Enbridge's Mainline is the largest pipeline system in North America, with the capacity to move 3 million barrels per day of crude from Western Canada to markets in Eastern Canada and the U.S. Midwest. Flanagan South is a 954-km (593-mile) connector pipeline running from Illinois to Cushing, Oklahoma, and is part of the larger Mainline network.
The Mainline system was in apportionment — a term that means demand has exceeded available pipeline capacity — for six of the first eight months of 2025, Ebel said.
Canadian oil shipments to the U.S. are exempt from tariffs, and output from Canada's oil sands continues to rise. A recent report from S&P Global estimated Canada's oil sands will produce 3.8 million bpd of crude by 2030, a 15% increase from current levels.
Canada's Trans Mountain pipeline, which ships oil from Alberta to British Columbia's west coast, where it can be exported overseas, is eyeing its own capacity increases.
Polls in Canada — the world's fourth-largest oil producer — have shown an uptick in domestic support for a new oil pipeline to overseas markets, but no private company has indicated interest in building such a project.
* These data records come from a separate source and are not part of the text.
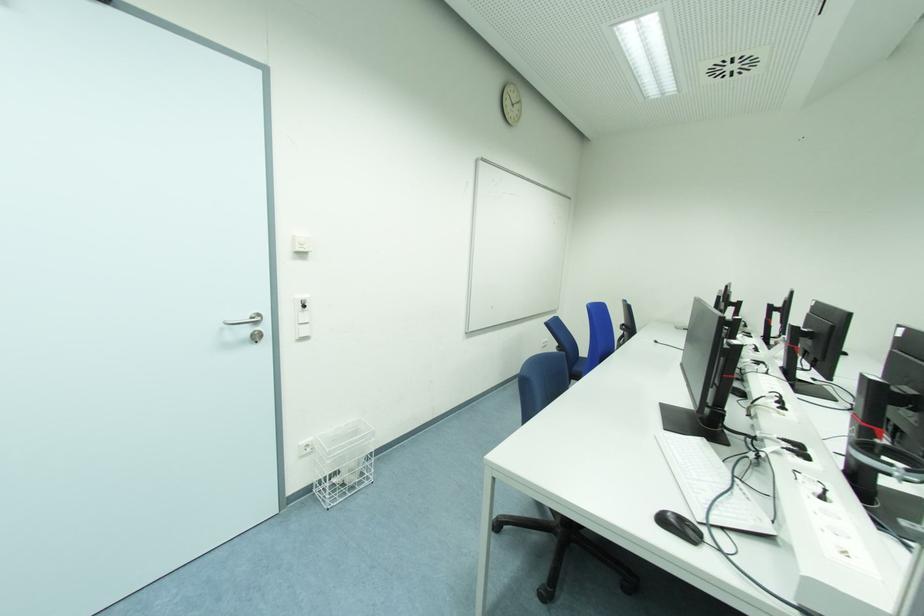
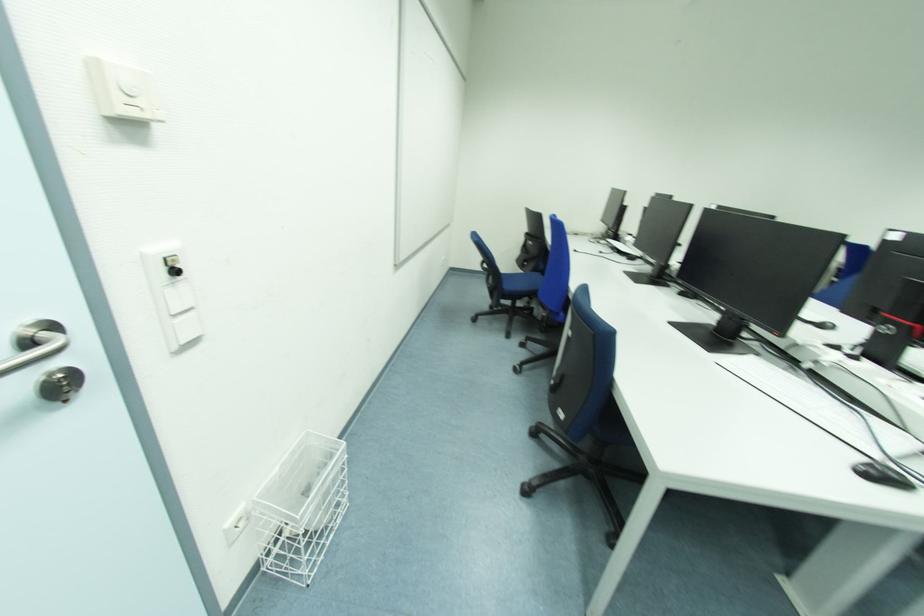
In the second image, find the point that corresponds to [314,487] in the first image.

(261, 564)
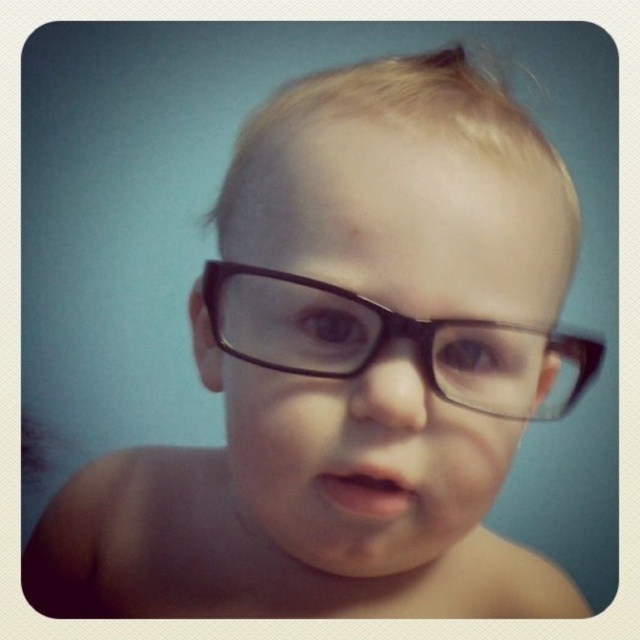
Consider the image. Is black matte glasses at center taller than black plastic glasses at center?

Indeed, black matte glasses at center has a greater height compared to black plastic glasses at center.

Does point (396, 515) come farther from viewer compared to point (545, 332)?

That is False.

Which is behind, point (397, 154) or point (536, 337)?

The point (536, 337) is more distant.

What are the coordinates of `black matte glasses at center` in the screenshot? It's located at (406, 221).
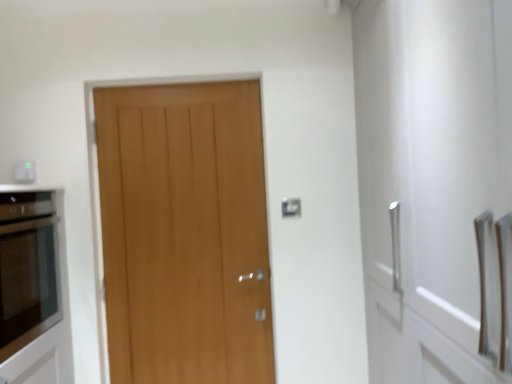
Question: From the image's perspective, would you say matte glass oven at left is shown under wooden door at center?

Choices:
 (A) no
 (B) yes

Answer: (B)

Question: From a real-world perspective, does matte glass oven at left stand above wooden door at center?

Choices:
 (A) no
 (B) yes

Answer: (A)

Question: From the image's perspective, is matte glass oven at left above wooden door at center?

Choices:
 (A) yes
 (B) no

Answer: (B)

Question: Could you tell me if matte glass oven at left is turned towards wooden door at center?

Choices:
 (A) no
 (B) yes

Answer: (B)

Question: Is matte glass oven at left taller than wooden door at center?

Choices:
 (A) no
 (B) yes

Answer: (A)

Question: Is matte glass oven at left facing away from wooden door at center?

Choices:
 (A) yes
 (B) no

Answer: (B)

Question: Does white plastic electric outlet at upper left have a greater width compared to wooden door at center?

Choices:
 (A) no
 (B) yes

Answer: (A)

Question: From a real-world perspective, is white plastic electric outlet at upper left physically above wooden door at center?

Choices:
 (A) no
 (B) yes

Answer: (B)

Question: From a real-world perspective, is white plastic electric outlet at upper left physically below wooden door at center?

Choices:
 (A) no
 (B) yes

Answer: (A)

Question: Is white plastic electric outlet at upper left smaller than wooden door at center?

Choices:
 (A) yes
 (B) no

Answer: (A)

Question: Is white plastic electric outlet at upper left bigger than wooden door at center?

Choices:
 (A) no
 (B) yes

Answer: (A)

Question: Is white plastic electric outlet at upper left next to wooden door at center?

Choices:
 (A) no
 (B) yes

Answer: (A)

Question: Is matte glass oven at left completely or partially inside white plastic electric outlet at upper left?

Choices:
 (A) yes
 (B) no

Answer: (B)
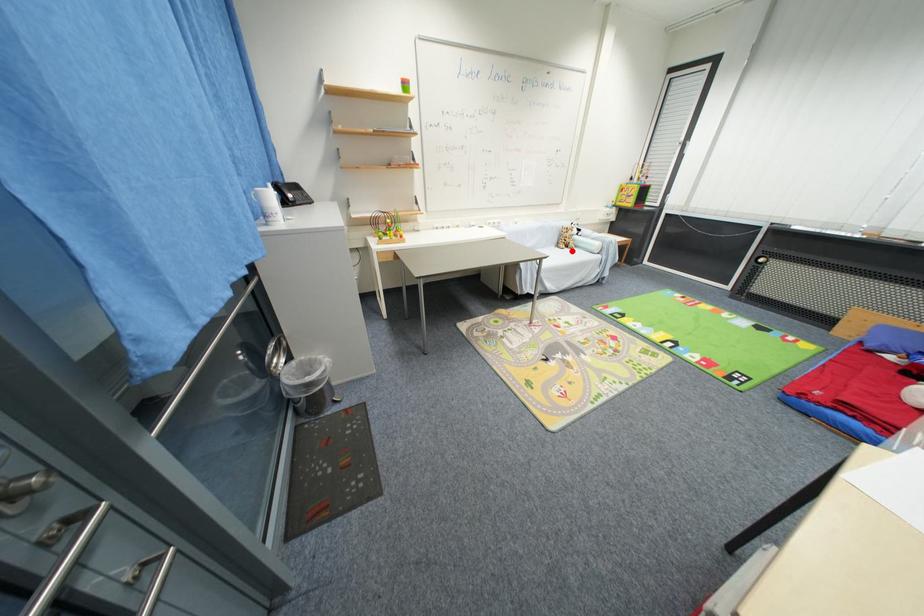
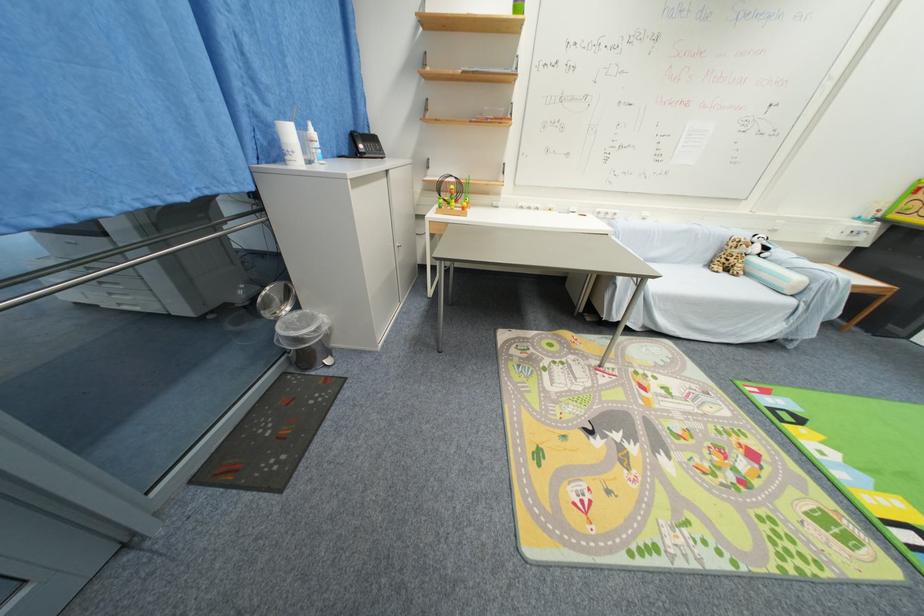
Question: I am providing you with two images of the same scene from different viewpoints. A red point is shown in image1. For the corresponding object point in image2, is it positioned nearer or farther from the camera?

Ebel said on Friday a new pipeline is unlikely unless the federal government repeals some of its environmental policies, such as a proposed cap on greenhouse gas emissions from the oil sands as well as an existing ban on oil tankers off British Columbia's northern coast.
Enbridge earned adjusted profit of 65 Canadian cents per share for the quarter ended June 30, beating analysts' average expectation of 57 Canadian cents, according to data compiled by LSEG.
The company reported quarterly net income of C$2.18 billion.